We have seen all seen old people in a squabble and are obsessed with that happening to us if we can prevent it. It gave us trust issues. So, trying out what and who you love and experimenting with different viewpoints and perspectives seem like the best way of assuring that. But, we force love and expect it like a Seamless delivery pizza when we press that button on the phone. We don’t take the small steps needed to build the foundations of a healthy relationship, which are based on improving upon past faults or working out crucial ideological differences. I learned this when I once wrote a girl love notes after our first date and painted a picture of her after the second. She told me I needed to take baby-steps to falling in love. But, she fit into my vision of an ideal partner so well I couldn’t help myself. I was stupidly head over heels.. But it couldn’t have been love. Viewing a relationship on a pedestal as I did caused me to romanticize her in an artificial way. She said I didn’t even know her. I felt like an idiot.

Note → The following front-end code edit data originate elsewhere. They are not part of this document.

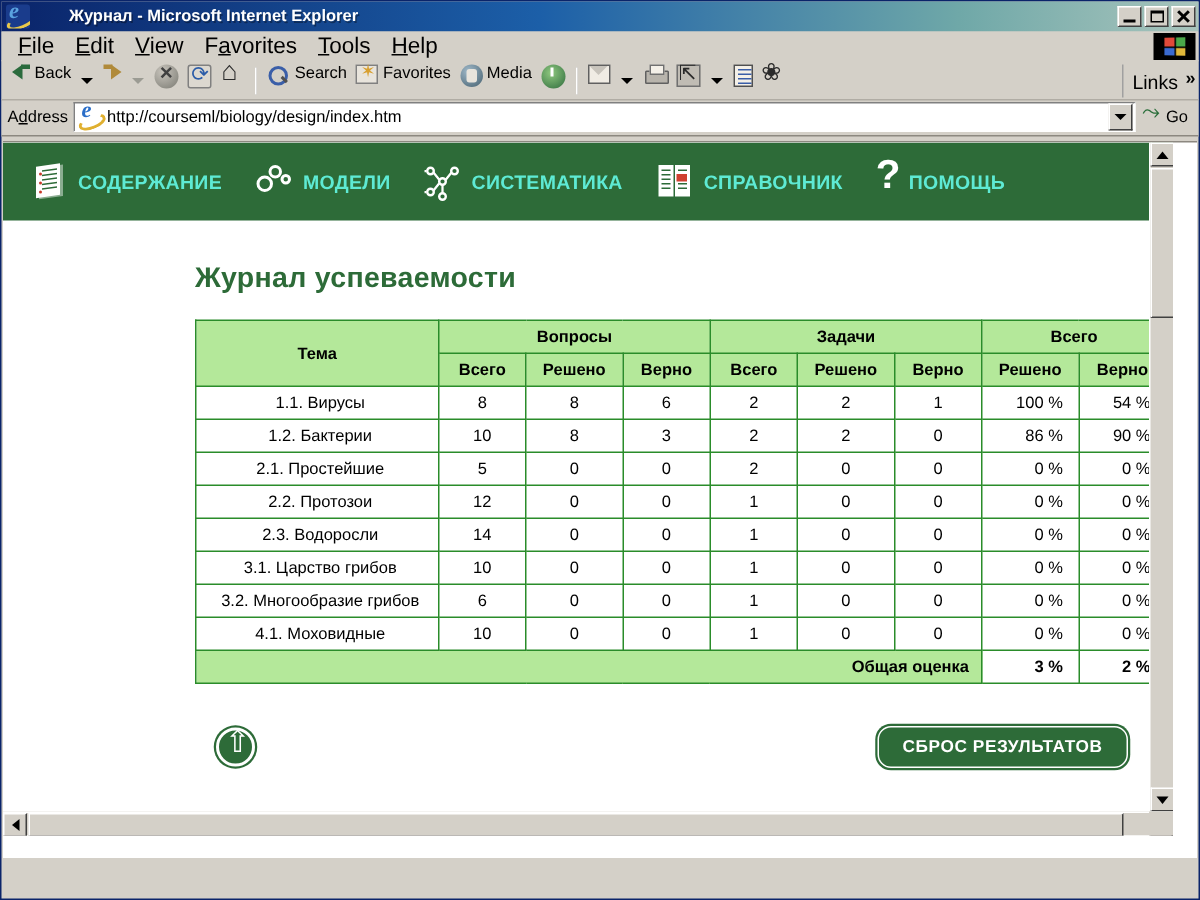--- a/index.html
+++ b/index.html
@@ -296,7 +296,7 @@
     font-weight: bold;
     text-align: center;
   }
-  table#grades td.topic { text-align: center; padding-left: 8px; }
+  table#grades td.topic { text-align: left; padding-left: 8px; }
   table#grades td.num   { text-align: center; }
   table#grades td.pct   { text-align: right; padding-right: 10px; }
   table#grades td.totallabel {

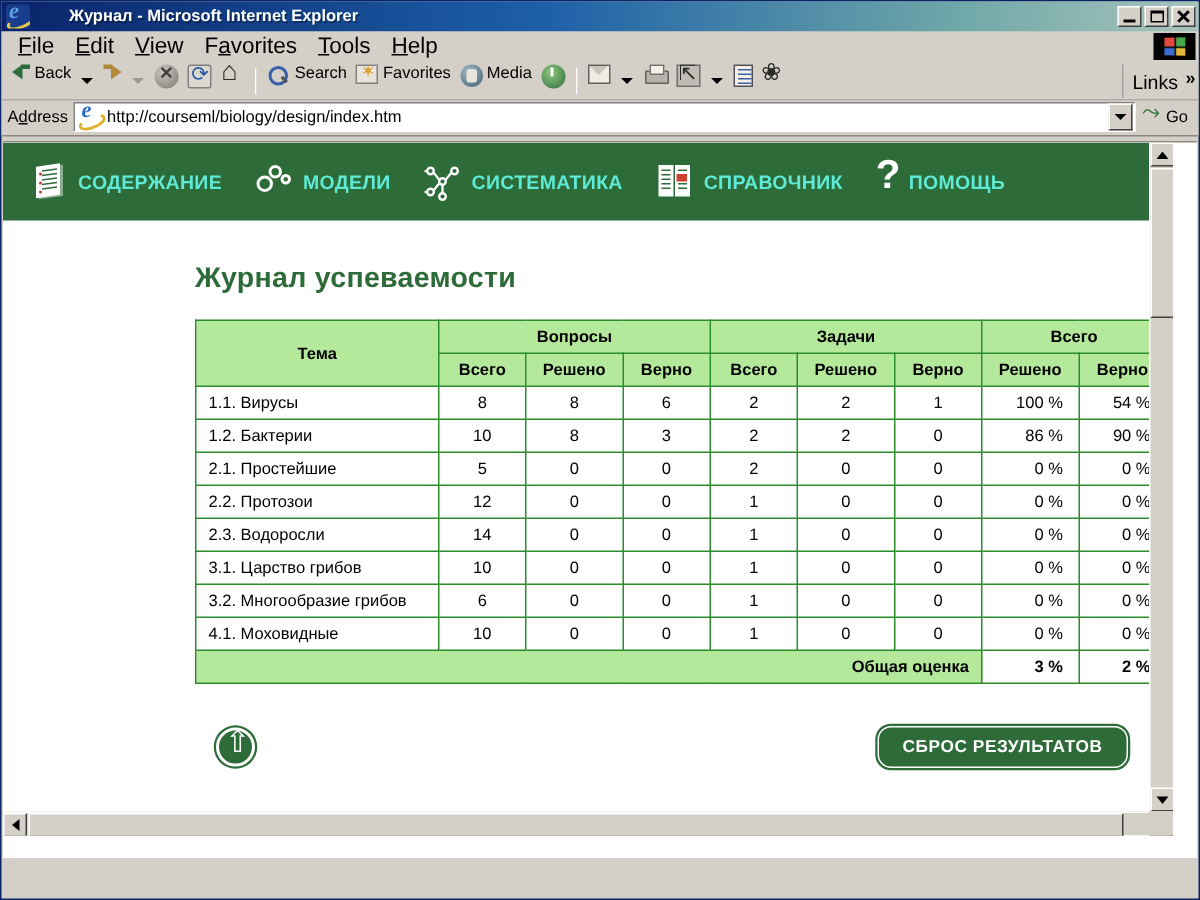--- a/index.html
+++ b/index.html
@@ -723,6 +723,27 @@
     </div>
   </div>
 
+  <div id="statusbar">
+    <span class="sb-pane" id="sb-main">
+      <span class="ieico"></span>
+      <span>Done</span>
+    </span>
+    <span class="sb-pane sb-small"></span>
+    <span class="sb-pane sb-small"></span>
+    <span class="sb-pane sb-small"></span>
+    <span class="sb-pane" id="sb-zone">
+      <span class="zico"></span>
+      <span>Local intranet</span>
+    </span>
+    <span id="grip">
+      <i style="left:9px;top:9px"></i>
+        <i style="left:6px;top:9px"></i>
+        <i style="left:3px;top:9px"></i>
+      <i style="left:9px;top:6px"></i>
+        <i style="left:6px;top:6px"></i>
+        <i style="left:9px;top:3px"></i>
+    </span>
+  </div>
 
 </div>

Maybe she was used to going on too many Tinder dates where she was objectified because of her appearance. Perhaps she thought me shallow also. But, it was when I found out we had the same favorite director that I knew she had to be mine. The painting was probably a little much. My epic faux pas may was the result of living in a generation that is both burdened and blessed with its relationship with instant gratification. We know we have a dating button on our phone, so we try and gel with someone fast, or leave quickly. We don’t allow them to blossom. Because, we are blinded by our ideal pictures about love, and we know how scary love can be if we had it, and we know people change, we self destruct due to the overwhelming fear that we will no longer be loved for the person we were proud of becoming– that we are bound to get hurt, and soon we are going to be alone.
Sometimes, we remain in a toxic relationship because we fear that when we are alone we can no longer be that character we dreamed of being for the other, and we have to deal with the insecurities that the ideal form of love we tried so hard to create was not enough. These are the relationships where we are compatible with someone enough to ignore some of the red flags and disagreements we may have but eventually become resentful because we cannot help ourselves from dreaming about an even more perfect love after all of that Netflix binging. Those never last. And we keep swiping and searching for the one.